-------- Source information --------
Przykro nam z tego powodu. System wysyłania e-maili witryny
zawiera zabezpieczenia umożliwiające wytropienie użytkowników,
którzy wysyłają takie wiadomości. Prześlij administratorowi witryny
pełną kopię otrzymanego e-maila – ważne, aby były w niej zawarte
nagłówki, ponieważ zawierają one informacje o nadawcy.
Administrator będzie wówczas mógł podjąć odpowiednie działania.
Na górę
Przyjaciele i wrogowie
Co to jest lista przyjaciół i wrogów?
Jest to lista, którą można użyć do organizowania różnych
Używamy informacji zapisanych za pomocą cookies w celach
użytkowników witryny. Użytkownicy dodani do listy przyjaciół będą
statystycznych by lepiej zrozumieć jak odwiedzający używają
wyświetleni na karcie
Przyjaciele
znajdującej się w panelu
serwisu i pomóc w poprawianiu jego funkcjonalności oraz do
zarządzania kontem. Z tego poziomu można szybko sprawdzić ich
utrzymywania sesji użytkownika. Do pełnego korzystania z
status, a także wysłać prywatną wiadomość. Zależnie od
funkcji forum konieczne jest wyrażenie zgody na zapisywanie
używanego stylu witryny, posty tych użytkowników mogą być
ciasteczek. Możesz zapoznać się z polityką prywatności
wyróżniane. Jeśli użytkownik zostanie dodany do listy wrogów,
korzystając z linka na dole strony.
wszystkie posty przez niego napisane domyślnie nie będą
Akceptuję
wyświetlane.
--------
-------- Source information --------
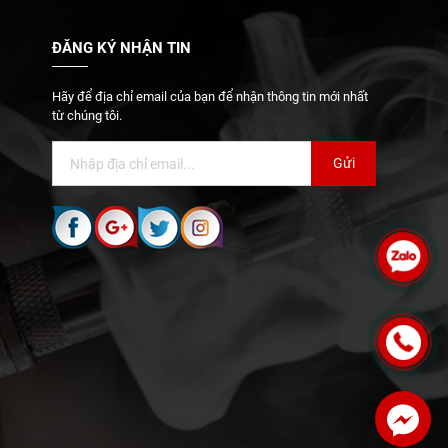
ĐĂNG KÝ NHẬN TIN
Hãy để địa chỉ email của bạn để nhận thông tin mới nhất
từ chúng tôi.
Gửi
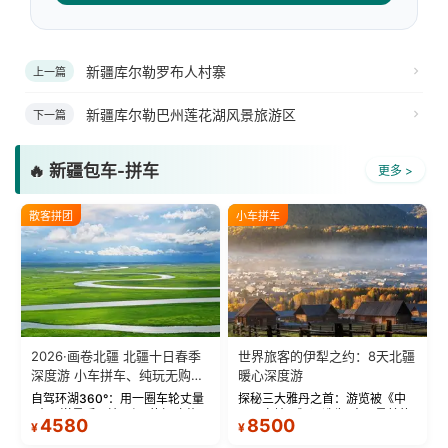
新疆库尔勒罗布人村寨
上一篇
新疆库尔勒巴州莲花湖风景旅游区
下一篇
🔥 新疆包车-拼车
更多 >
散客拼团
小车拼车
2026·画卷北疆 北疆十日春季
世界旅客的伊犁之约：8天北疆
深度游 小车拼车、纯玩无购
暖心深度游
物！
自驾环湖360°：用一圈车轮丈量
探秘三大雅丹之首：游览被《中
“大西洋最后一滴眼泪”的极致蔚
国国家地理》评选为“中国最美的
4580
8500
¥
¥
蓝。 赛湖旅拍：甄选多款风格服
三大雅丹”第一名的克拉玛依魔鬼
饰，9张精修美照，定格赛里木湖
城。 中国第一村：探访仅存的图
--------
In the listing, take the part that opens with the line containing "Przykro nam z" and closes with the line containing "nagłówki, ponieważ zawierają", and format those lines as a JSON list of strings with one string per line and blank lines omitted.

▶ _Exercise solution_
[
  "Przykro nam z tego powodu. System wysyłania e-maili witryny",
  "zawiera zabezpieczenia umożliwiające wytropienie użytkowników,",
  "którzy wysyłają takie wiadomości. Prześlij administratorowi witryny",
  "pełną kopię otrzymanego e-maila – ważne, aby były w niej zawarte",
  "nagłówki, ponieważ zawierają one informacje o nadawcy."
]